**AIM OF THE TASK**
Copy the text of every entry below word for word, leaving out the pictures.

--*--

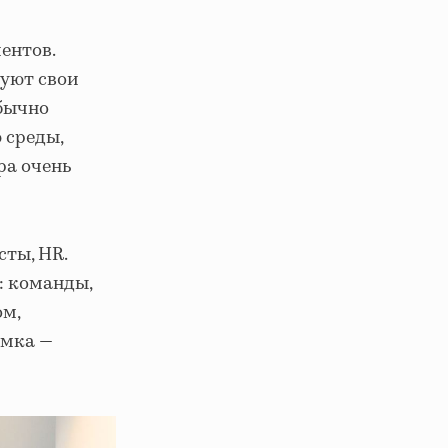
ентов.
буют свои
Обычно
 среды,
ра очень
сты, HR.
: команды,
ом,
амка —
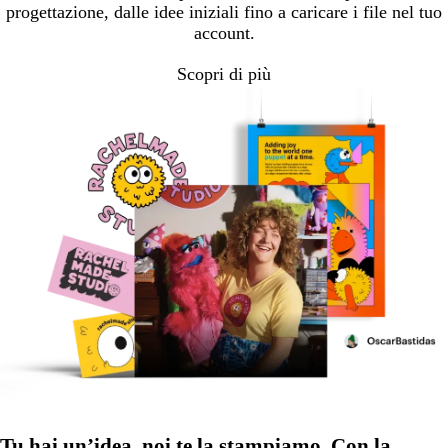
progettazione, dalle idee iniziali fino a caricare i file nel tuo
account.
Scopri di più
Tu hai un’idea, noi te la stampiamo. Con la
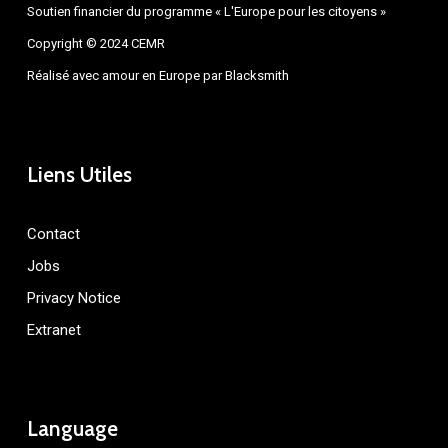
Soutien financier du programme « L'Europe pour les citoyens »
Copyright © 2024 CEMR
Réalisé avec amour en Europe par
Blacksmith
Liens Utiles
Contact
Jobs
Privacy Notice
Extranet
Language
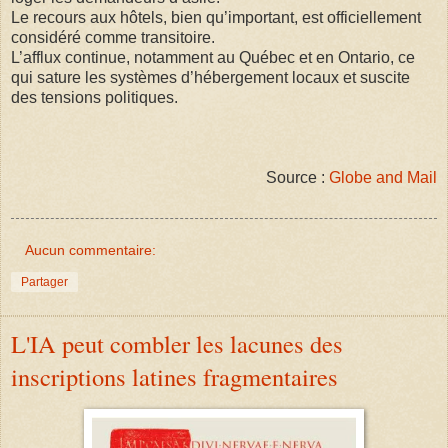
Le recours aux hôtels, bien qu’important, est officiellement
considéré comme transitoire.
L’afflux continue, notamment au Québec et en Ontario, ce
qui sature les systèmes d’hébergement locaux et suscite
des tensions politiques.
Source :
Globe and Mail
Aucun commentaire:
Partager
L'IA peut combler les lacunes des
inscriptions latines fragmentaires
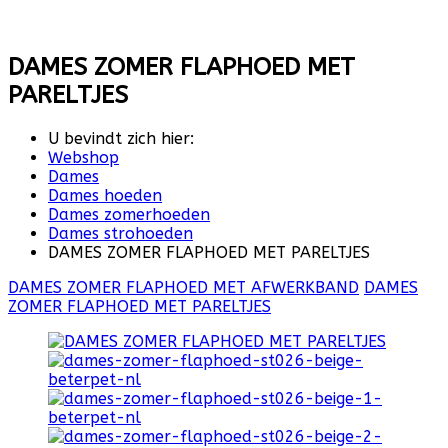
DAMES ZOMER FLAPHOED MET
PARELTJES
U bevindt zich hier:
Webshop
Dames
Dames hoeden
Dames zomerhoeden
Dames strohoeden
DAMES ZOMER FLAPHOED MET PARELTJES
DAMES ZOMER FLAPHOED MET AFWERKBAND
DAMES
ZOMER FLAPHOED MET PARELTJES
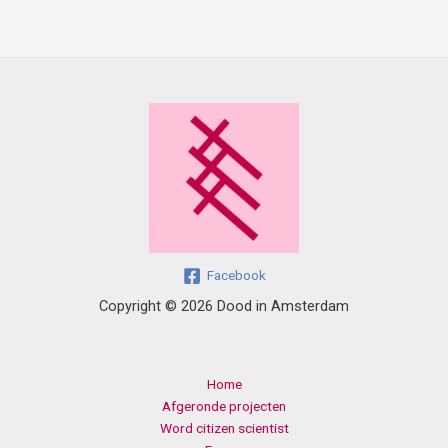
Facebook
Copyright © 2026 Dood in Amsterdam
Home
Afgeronde projecten
Word citizen scientist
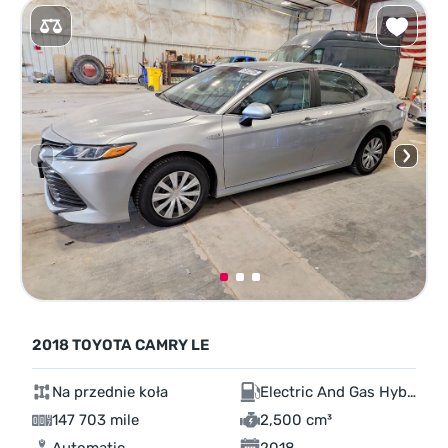
2018 TOYOTA CAMRY LE
Na przednie koła
Electric And Gas Hybrid
147 703 mile
2,500 cm³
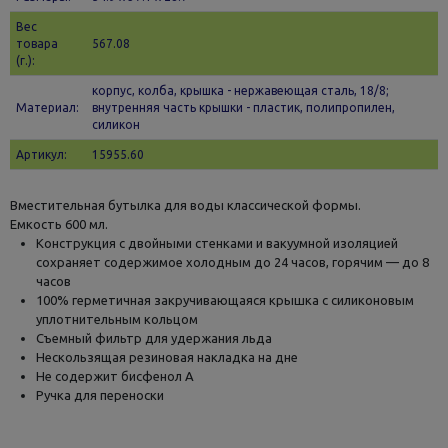
Вес
товара
567.08
(г.):
корпус, колба, крышка - нержавеющая сталь, 18/8;
Материал:
внутренняя часть крышки - пластик, полипропилен,
силикон
Артикул:
15955.60
Вместительная бутылка для воды классической формы.
Емкость 600 мл.
Конструкция с двойными стенками и вакуумной изоляцией
сохраняет содержимое холодным до 24 часов, горячим — до 8
часов
100% герметичная закручивающаяся крышка с силиконовым
уплотнительным кольцом
Съемный фильтр для удержания льда
Нескользящая резиновая накладка на дне
Не содержит бисфенол А
Ручка для переноски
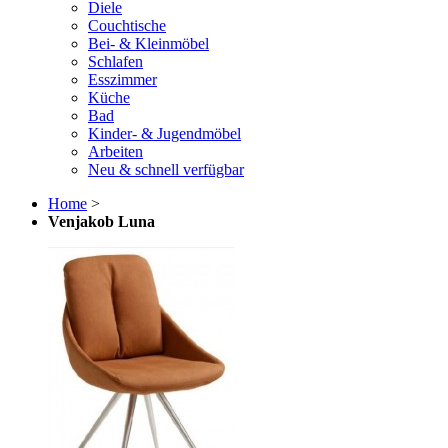
Diele
Couchtische
Bei- & Kleinmöbel
Schlafen
Esszimmer
Küche
Bad
Kinder- & Jugendmöbel
Arbeiten
Neu & schnell verfügbar
Home
>
Venjakob Luna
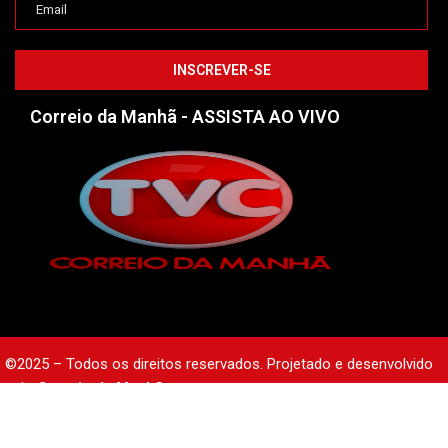
Correio da Manhã - ASSISTA AO VIVO
©2025 – Todos os direitos reservados. Projetado e desenvolvido
pelo
Correio da Manhã.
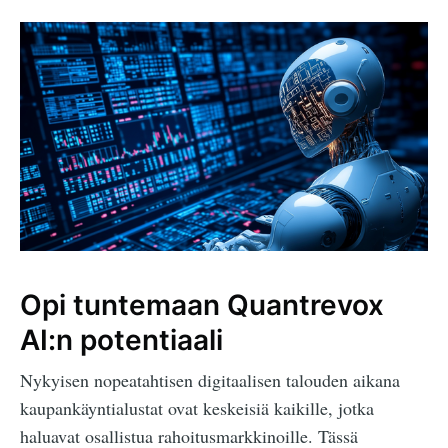
Opi tuntemaan Quantrevox
AI:n potentiaali
Nykyisen nopeatahtisen digitaalisen talouden aikana
kaupankäyntialustat ovat keskeisiä kaikille, jotka
haluavat osallistua rahoitusmarkkinoille. Tässä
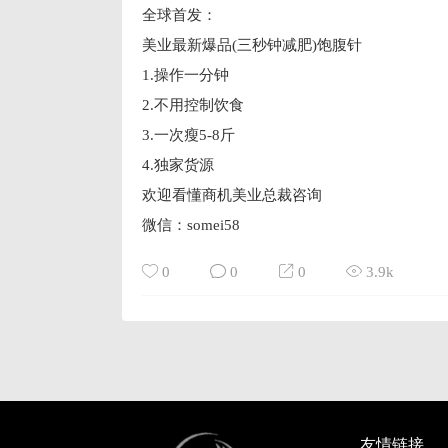
全球首发：
美业最新爆品(三秒钟减肥)饱腹针
1.操作一分钟
2.不用控制饮食
3.一次瘦5-8斤
4.独家货源
欢迎看懂商机美业总裁咨询
微信：somei58
0
0
0
3.9k
友情链接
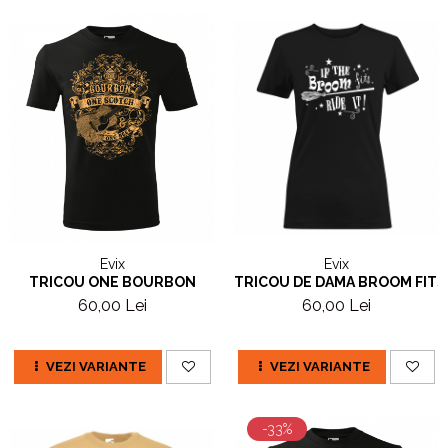
Evix
Evix
TRICOU DE DAMA BROOM FITS
TRICOU ONE BOURBON
60,00 Lei
60,00 Lei
VEZI VARIANTE
VEZI VARIANTE
-33%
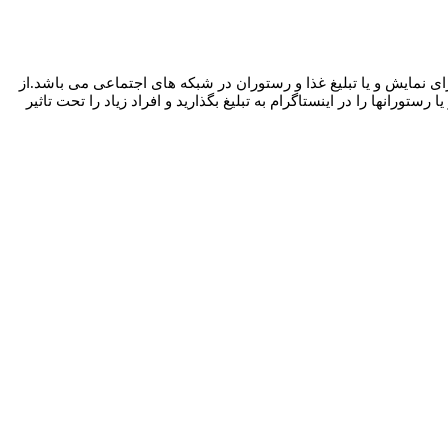
د است. که دارای تعدادی سکانس برای نمایش و یا تبلیغ غذا و رستوران در شبکه های اجتماعی می باشد.از
ورانها را در اینستاگرام به تبلیغ بگذارید و افراد زیاد را تحت تاثیر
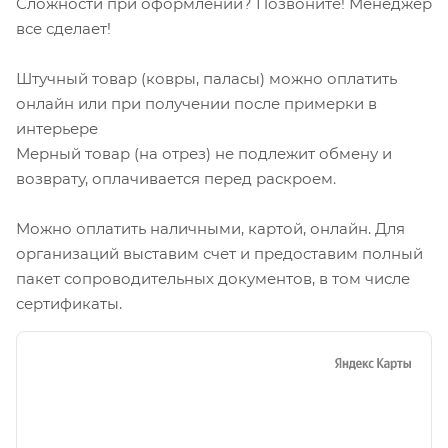
Сложности при оформлении? Позвоните! Менеджер
все сделает!
Штучный товар (ковры, паласы) можно оплатить
онлайн или при получении после примерки в
интерьере
Мерный товар (на отрез) не подлежит обмену и
возврату, оплачивается перед раскроем.
Можно оплатить наличными, картой, онлайн. Для
организаций выставим счет и предоставим полный
пакет сопроводительных документов, в том числе
сертификаты.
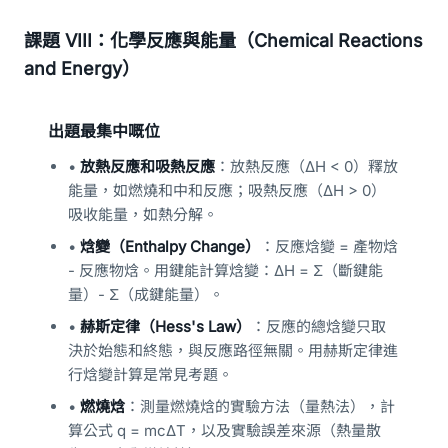
課題 VIII：化學反應與能量（Chemical Reactions
and Energy）
出題最集中嘅位
•
放熱反應和吸熱反應
：放熱反應（ΔH < 0）釋放
能量，如燃燒和中和反應；吸熱反應（ΔH > 0）
吸收能量，如熱分解。
•
焓變（Enthalpy Change）
：反應焓變 = 產物焓
- 反應物焓。用鍵能計算焓變：ΔH = Σ（斷鍵能
量）- Σ（成鍵能量）。
•
赫斯定律（Hess's Law）
：反應的總焓變只取
決於始態和終態，與反應路徑無關。用赫斯定律進
行焓變計算是常見考題。
•
燃燒焓
：測量燃燒焓的實驗方法（量熱法），計
算公式 q = mcΔT，以及實驗誤差來源（熱量散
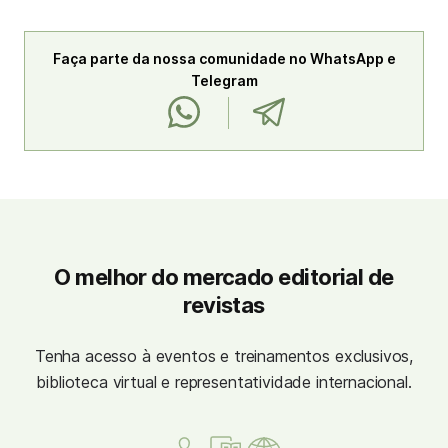
Faça parte da nossa comunidade no WhatsApp e
Telegram
O melhor do mercado editorial de
revistas
Tenha acesso à eventos e treinamentos exclusivos,
biblioteca virtual e representatividade internacional.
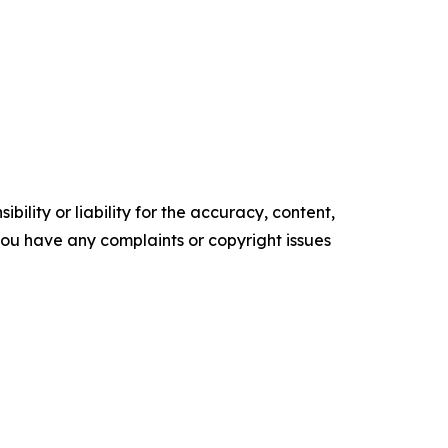
ility or liability for the accuracy, content,
f you have any complaints or copyright issues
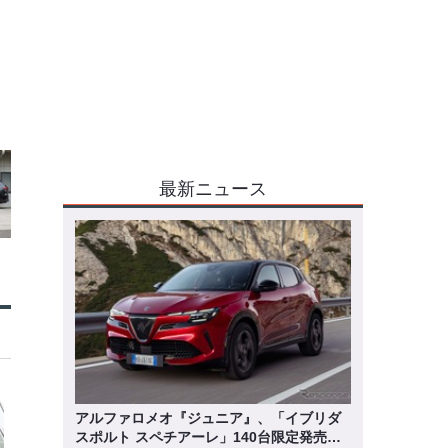
最新ニュース
アルファロメオ『ジュニア』、「イブリダ
スポルト スペチアーレ」140台限定発売…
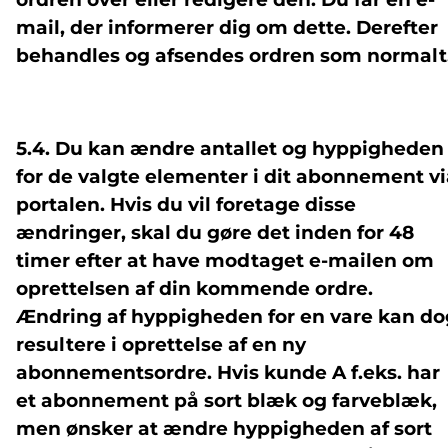
mail, der informerer dig om dette. Derefter
behandles og afsendes ordren som normalt
5.4. Du kan ændre antallet og hyppigheden
for de valgte elementer i dit abonnement vi
portalen. Hvis du vil foretage disse
ændringer, skal du gøre det inden for 48
timer efter at have modtaget e-mailen om
oprettelsen af din kommende ordre.
Ændring af hyppigheden for en vare kan do
resultere i oprettelse af en ny
abonnementsordre. Hvis kunde A f.eks. har
et abonnement på sort blæk og farveblæk,
men ønsker at ændre hyppigheden af sort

--*--

**ANSWER FOR THE TASK**
ентов.
буют свои
Обычно
 среды,
ра очень
сты, HR.
: команды,
ом,
амка —
progettazione, dalle idee iniziali fino a caricare i file nel tuo
account.
Scopri di più
Tu hai un’idea, noi te la stampiamo. Con la
Soutien financier du programme « L'Europe pour les citoyens »
Copyright © 2024 CEMR
Réalisé avec amour en Europe par
Blacksmith
Liens Utiles
Contact
Jobs
Privacy Notice
Extranet
Language
Le recours aux hôtels, bien qu’important, est officiellement
considéré comme transitoire.
L’afflux continue, notamment au Québec et en Ontario, ce
qui sature les systèmes d’hébergement locaux et suscite
des tensions politiques.
Source :
Globe and Mail
Aucun commentaire:
Partager
L'IA peut combler les lacunes des
inscriptions latines fragmentaires
DAMES ZOMER FLAPHOED MET
PARELTJES
U bevindt zich hier:
Webshop
Dames
Dames hoeden
Dames zomerhoeden
Dames strohoeden
DAMES ZOMER FLAPHOED MET PARELTJES
DAMES ZOMER FLAPHOED MET AFWERKBAND
DAMES
ZOMER FLAPHOED MET PARELTJES
Facebook
Copyright © 2026 Dood in Amsterdam
Home
Afgeronde projecten
Word citizen scientist
2018 TOYOTA CAMRY LE
Na przednie koła
Electric And Gas Hybrid
147 703 mile
2,500 cm³
Вес
товара
567.08
(г.):
корпус, колба, крышка - нержавеющая сталь, 18/8;
Материал:
внутренняя часть крышки - пластик, полипропилен,
силикон
Артикул:
15955.60
Вместительная бутылка для воды классической формы.
Емкость 600 мл.
Конструкция с двойными стенками и вакуумной изоляцией
сохраняет содержимое холодным до 24 часов, горячим — до 8
часов
100% герметичная закручивающаяся крышка с силиконовым
уплотнительным кольцом
Съемный фильтр для удержания льда
Нескользящая резиновая накладка на дне
Не содержит бисфенол А
Ручка для переноски
Diele
Couchtische
Bei- & Kleinmöbel
Schlafen
Esszimmer
Küche
Bad
Kinder- & Jugendmöbel
Arbeiten
Neu & schnell verfügbar
Home
>
Venjakob Luna
Correio da Manhã - ASSISTA AO VIVO
©2025 – Todos os direitos reservados. Projetado e desenvolvido
pelo
Correio da Manhã.
Opi tuntemaan Quantrevox
AI:n potentiaali
Nykyisen nopeatahtisen digitaalisen talouden aikana
kaupankäyntialustat ovat keskeisiä kaikille, jotka
haluavat osallistua rahoitusmarkkinoille. Tässä
全球首发：
美业最新爆品(三秒钟减肥)饱腹针
1.操作一分钟
2.不用控制饮食
3.一次瘦5-8斤
4.独家货源
欢迎看懂商机美业总裁咨询
微信：somei58
0
0
0
3.9k
友情链接
Evix
Evix
TRICOU DE DAMA BROOM FITS
TRICOU ONE BOURBON
60,00 Lei
60,00 Lei
VEZI VARIANTE
VEZI VARIANTE
-33%
د است. که دارای تعدادی سکانس برای نمایش و یا تبلیغ غذا و رستوران در شبکه های اجتماعی می باشد.از
ورانها را در اینستاگرام به تبلیغ بگذارید و افراد زیاد را تحت تاثیر
Сложности при оформлении? Позвоните! Менеджер
все сделает!
Штучный товар (ковры, паласы) можно оплатить
онлайн или при получении после примерки в
интерьере
Мерный товар (на отрез) не подлежит обмену и
возврату, оплачивается перед раскроем.
Можно оплатить наличными, картой, онлайн. Для
организаций выставим счет и предоставим полный
пакет сопроводительных документов, в том числе
сертификаты.
課題 VIII：化學反應與能量（Chemical Reactions
and Energy）
出題最集中嘅位
•
放熱反應和吸熱反應
：放熱反應（ΔH < 0）釋放
能量，如燃燒和中和反應；吸熱反應（ΔH > 0）
吸收能量，如熱分解。
•
焓變（Enthalpy Change）
：反應焓變 = 產物焓
- 反應物焓。用鍵能計算焓變：ΔH = Σ（斷鍵能
量）- Σ（成鍵能量）。
•
赫斯定律（Hess's Law）
：反應的總焓變只取
決於始態和終態，與反應路徑無關。用赫斯定律進
行焓變計算是常見考題。
•
燃燒焓
：測量燃燒焓的實驗方法（量熱法），計
算公式 q = mcΔT，以及實驗誤差來源（熱量散
Faça parte da nossa comunidade no WhatsApp e
Telegram
O melhor do mercado editorial de
revistas
Tenha acesso à eventos e treinamentos exclusivos,
biblioteca virtual e representatividade internacional.
ility or liability for the accuracy, content,
f you have any complaints or copyright issues
最新ニュース
アルファロメオ『ジュニア』、「イブリダ
スポルト スペチアーレ」140台限定発売…
mail, der informerer dig om dette. Derefter
behandles og afsendes ordren som normalt
5.4. Du kan ændre antallet og hyppigheden
for de valgte elementer i dit abonnement vi
portalen. Hvis du vil foretage disse
ændringer, skal du gøre det inden for 48
timer efter at have modtaget e-mailen om
oprettelsen af din kommende ordre.
Ændring af hyppigheden for en vare kan do
resultere i oprettelse af en ny
abonnementsordre. Hvis kunde A f.eks. har
et abonnement på sort blæk og farveblæk,
men ønsker at ændre hyppigheden af sort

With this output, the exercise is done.